Um dos principais resultados da pesquisa foi a necessidade do envolvimento do alto escalão com a temática. Ou seja, é importante o apoio político intra órgão e o apoio político do mais alto escalão do governo. Também foram constatadas muitas preocupações, como a necessidade de manutenção da autonomia das instituições independentes, o papel dos órgãos de controle externo, o receio de maior burocratização no processo regulatório, a necessidade do perfil técnico e autônomo de um possível órgão supervisor e, principalmente, o exato papel ou função desse órgão junto aos reguladores.
A pesquisa empírica demonstrou que o tema levanta resistência em alguns setores do governo, em especial entre as agências reguladoras federais.
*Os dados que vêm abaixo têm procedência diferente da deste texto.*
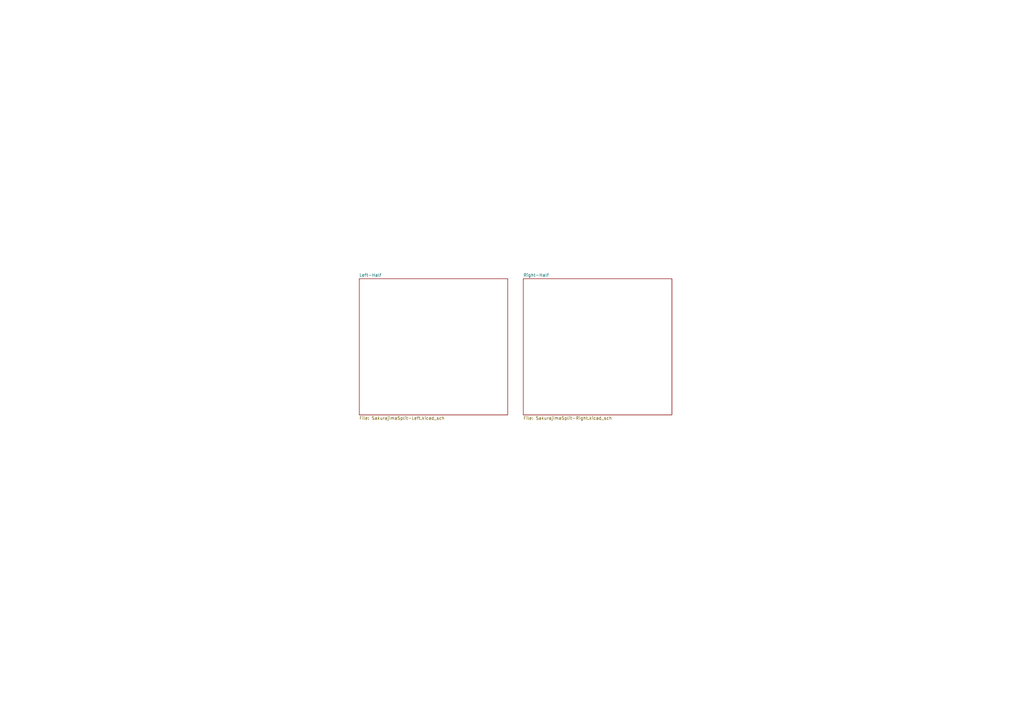
<source format=kicad_sch>
(kicad_sch
	(version 20250114)
	(generator "eeschema")
	(generator_version "9.0")
	(uuid "2049b6de-7453-46e1-ab60-70116abff9d6")
	(paper "A3")
	(title_block
		(title "SakurajimaSplit")
		(date "2025-05-21")
		(rev "1.0")
		(company "HayataSama")
		(comment 1 "https://github.com/HayataSama/SakurajimaSplit")
	)
	(lib_symbols)
	(sheet
		(at 214.63 114.3)
		(size 60.96 55.88)
		(exclude_from_sim no)
		(in_bom yes)
		(on_board yes)
		(dnp no)
		(fields_autoplaced yes)
		(stroke
			(width 0.1524)
			(type solid)
		)
		(fill
			(color 0 0 0 0.0000)
		)
		(uuid "2fb40ee0-3e4b-4e2d-8d4c-b78786a3c10e")
		(property "Sheetname" "Right-Half"
			(at 214.63 113.5884 0)
			(effects
				(font
					(size 1.27 1.27)
				)
				(justify left bottom)
			)
		)
		(property "Sheetfile" "SakurajimaSplit-Right.kicad_sch"
			(at 214.63 170.7646 0)
			(effects
				(font
					(size 1.27 1.27)
				)
				(justify left top)
			)
		)
		(instances
			(project "SakurajimaSplit"
				(path "/2049b6de-7453-46e1-ab60-70116abff9d6"
					(page "5")
				)
			)
		)
	)
	(sheet
		(at 147.32 114.3)
		(size 60.96 55.88)
		(exclude_from_sim no)
		(in_bom yes)
		(on_board yes)
		(dnp no)
		(fields_autoplaced yes)
		(stroke
			(width 0.1524)
			(type solid)
		)
		(fill
			(color 0 0 0 0.0000)
		)
		(uuid "d08add9a-e5d5-49be-809e-a90adb11436d")
		(property "Sheetname" "Left-Half"
			(at 147.32 113.5884 0)
			(effects
				(font
					(size 1.27 1.27)
				)
				(justify left bottom)
			)
		)
		(property "Sheetfile" "SakurajimaSplit-Left.kicad_sch"
			(at 147.32 170.7646 0)
			(effects
				(font
					(size 1.27 1.27)
				)
				(justify left top)
			)
		)
		(instances
			(project "SakurajimaSplit"
				(path "/2049b6de-7453-46e1-ab60-70116abff9d6"
					(page "2")
				)
			)
		)
	)
	(sheet_instances
		(path "/"
			(page "1")
		)
	)
	(embedded_fonts no)
)

</source>
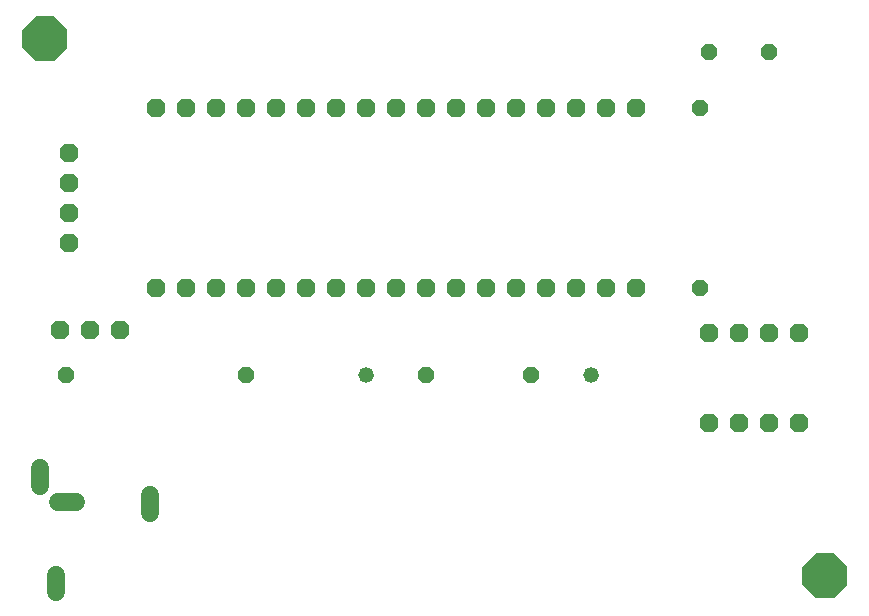
<source format=gbr>
G04 EAGLE Gerber RS-274X export*
G75*
%MOMM*%
%FSLAX34Y34*%
%LPD*%
%INTop Copper*%
%IPPOS*%
%AMOC8*
5,1,8,0,0,1.08239X$1,22.5*%
G01*
%ADD10P,1.732040X8X22.500000*%
%ADD11C,1.320800*%
%ADD12P,1.429621X8X22.500000*%
%ADD13P,1.429621X8X202.500000*%
%ADD14C,1.508000*%
%ADD15P,1.429621X8X112.500000*%
%ADD16P,4.123906X8X22.500000*%


D10*
X108200Y253600D03*
D11*
X317100Y215500D03*
D12*
X367900Y215500D03*
D11*
X507600Y215500D03*
D13*
X456800Y215500D03*
X657700Y489100D03*
X606900Y489100D03*
D10*
X606900Y175100D03*
X632300Y175100D03*
X683100Y251300D03*
X657700Y251300D03*
X657700Y175100D03*
X683100Y175100D03*
X632300Y251300D03*
X606900Y251300D03*
D14*
X133900Y113440D02*
X133900Y98360D01*
X40900Y121360D02*
X40900Y136440D01*
X53900Y46440D02*
X53900Y31360D01*
X56360Y107900D02*
X71440Y107900D01*
D10*
X57400Y253600D03*
D13*
X215500Y215500D03*
X63100Y215500D03*
D15*
X599400Y289300D03*
X599400Y441700D03*
D10*
X82800Y253600D03*
X139300Y289400D03*
X164700Y289400D03*
X190100Y289400D03*
X215500Y289400D03*
X240900Y289400D03*
X291700Y289400D03*
X317100Y289400D03*
X342500Y289400D03*
X367900Y289400D03*
X393300Y289400D03*
X418700Y289400D03*
X444100Y289400D03*
X469500Y289400D03*
X494900Y289400D03*
X545700Y289400D03*
X266300Y289400D03*
X520300Y289400D03*
X139300Y441800D03*
X164700Y441800D03*
X240900Y441800D03*
X266300Y441800D03*
X291700Y441800D03*
X317100Y441800D03*
X342500Y441800D03*
X367900Y441800D03*
X393300Y441800D03*
X418700Y441800D03*
X444100Y441800D03*
X494900Y441800D03*
X520300Y441800D03*
X545700Y441800D03*
X190100Y441800D03*
X215500Y441800D03*
X469500Y441800D03*
X65400Y378300D03*
X65400Y403700D03*
X65400Y327500D03*
X65400Y352900D03*
D16*
X45000Y500000D03*
X705000Y45000D03*
M02*

</source>
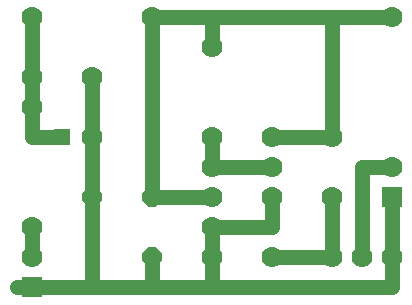
<source format=gbl>
G75*
%MOIN*%
%OFA0B0*%
%FSLAX25Y25*%
%IPPOS*%
%LPD*%
%AMOC8*
5,1,8,0,0,1.08239X$1,22.5*
%
%ADD10R,0.07000X0.07000*%
%ADD11C,0.07000*%
%ADD12OC8,0.06496*%
%ADD13R,0.05543X0.05543*%
%ADD14C,0.05000*%
D10*
X0021000Y0031000D03*
X0141000Y0061000D03*
D11*
X0141000Y0071000D03*
X0121000Y0061000D03*
X0101000Y0061000D03*
X0101000Y0071000D03*
X0101000Y0081000D03*
X0081000Y0081000D03*
X0081000Y0071000D03*
X0081000Y0061000D03*
X0081000Y0051000D03*
X0081000Y0041000D03*
X0101000Y0041000D03*
X0121000Y0041000D03*
X0131000Y0041000D03*
X0141000Y0041000D03*
X0121000Y0081000D03*
X0081000Y0111000D03*
X0061000Y0121000D03*
X0041000Y0101000D03*
X0021000Y0101000D03*
X0021000Y0091000D03*
X0041000Y0081000D03*
X0021000Y0051000D03*
X0021000Y0041000D03*
X0021000Y0121000D03*
X0141000Y0121000D03*
D12*
X0061000Y0061000D03*
X0041000Y0061000D03*
X0061000Y0041000D03*
D13*
X0031000Y0081000D03*
D14*
X0021000Y0031000D02*
X0016000Y0031000D01*
X0021000Y0031000D02*
X0041000Y0031000D01*
X0041000Y0061000D01*
X0041000Y0081000D01*
X0041000Y0101000D01*
X0021000Y0101000D02*
X0021000Y0091000D01*
X0021000Y0081000D01*
X0031000Y0081000D01*
X0021000Y0101000D02*
X0021000Y0121000D01*
X0061000Y0121000D02*
X0081000Y0121000D01*
X0081000Y0111000D01*
X0081000Y0121000D02*
X0121000Y0121000D01*
X0141000Y0121000D01*
X0121000Y0121000D02*
X0121000Y0081000D01*
X0101000Y0081000D01*
X0101000Y0071000D02*
X0081000Y0071000D01*
X0081000Y0081000D01*
X0081000Y0061000D02*
X0061000Y0061000D01*
X0061000Y0121000D01*
X0101000Y0061000D02*
X0101000Y0051000D01*
X0081000Y0051000D01*
X0081000Y0041000D01*
X0081000Y0031000D01*
X0061000Y0031000D01*
X0061000Y0041000D01*
X0061000Y0031000D02*
X0041000Y0031000D01*
X0021000Y0041000D02*
X0021000Y0051000D01*
X0081000Y0031000D02*
X0141000Y0031000D01*
X0141000Y0061000D01*
X0141000Y0041000D01*
X0131000Y0041000D02*
X0131000Y0071000D01*
X0141000Y0071000D01*
X0121000Y0061000D02*
X0121000Y0041000D01*
X0101000Y0041000D01*
M02*

</source>
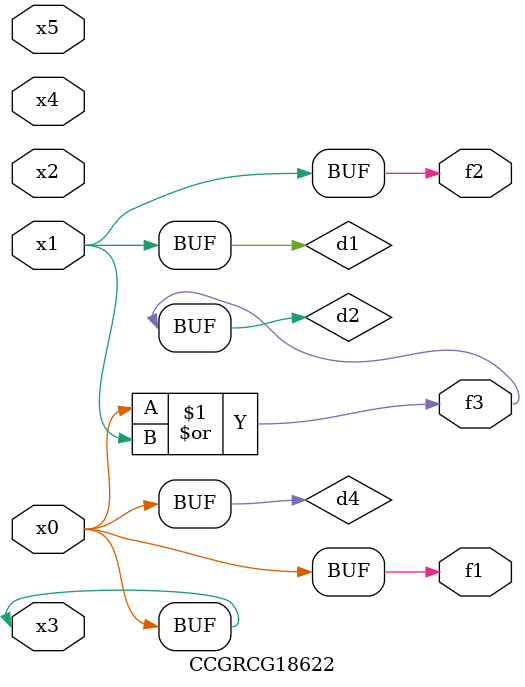
<source format=v>
module CCGRCG18622(
	input x0, x1, x2, x3, x4, x5,
	output f1, f2, f3
);

	wire d1, d2, d3, d4;

	and (d1, x1);
	or (d2, x0, x1);
	nand (d3, x0, x5);
	buf (d4, x0, x3);
	assign f1 = d4;
	assign f2 = d1;
	assign f3 = d2;
endmodule

</source>
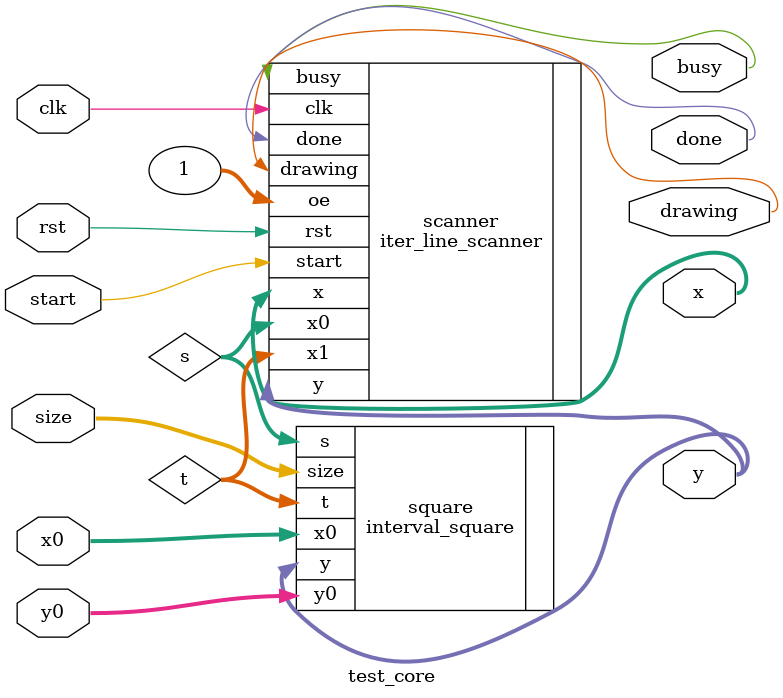
<source format=sv>
module test_core #(parameter CORDW=9) (
    input  wire logic clk,
    input  wire logic rst,

    input  wire logic [CORDW-1:0] x0,    // point 0 x
    input  wire logic [CORDW-1:0] y0,    // point 0 y
    input  wire logic [CORDW-1:0] size,  // square edge length

    input  wire logic start,           // start line drawing
    output      logic [CORDW-1:0] y,   // drawing position y
    output      logic [CORDW-1:0] x,   // drawing position x
    output      logic drawing,         // actively drawing
    output      logic busy,            // drawing request in progress
    output      logic done             // drawing is complete (high for one tick)
);

    logic [CORDW-1:0] s, t;

    interval_square square(
        .x0,
        .y0,
        .size,
        .y,
        .s,
        .t
    );

    iter_line_scanner scanner(
        .clk,
        .rst,
        .start,
        .oe(1),

        .y,
        .x0(s),
        .x1(t),
        .x,
        .drawing,
        .busy,
        .done
    );

endmodule

</source>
No entanto, observou-se uma certa flexibilidade a depender das funções do OSR, com preferência pelas funções de orientação, coordenação e recomendação, em detrimento de funções de orientação, coordenação e determinação.
O trabalho teve como objetivo fomentar a discussão no Brasil sobre a criação de um OSR, reconhecendo a existência de vários desafios, como a necessidade de credibilidade que este tipo de instituição requer perante os reguladores e do seu indispensável poder político para que seja viável – ou seja, para que haja adesão por parte dos reguladores ao processo de melhoria da qualidade regulatória.
Existem outros desafios de ordem estrutural, como o imprescindível quadro de pessoal qualificado e diversificado, e a posição específica do OSR na administração (ligado ou não ao centro de governo). Todas essas questões precisam ser bem avaliadas para que se possa estruturar um órgão de supervisão, caso seja esta a opção, com nível adequado de autonomia capaz de lhe assegurar a ausência de interferência política em suas funções. Espera-se que mais estudos sejam feitos para que o debate avance de forma qualitativa e quantitativa.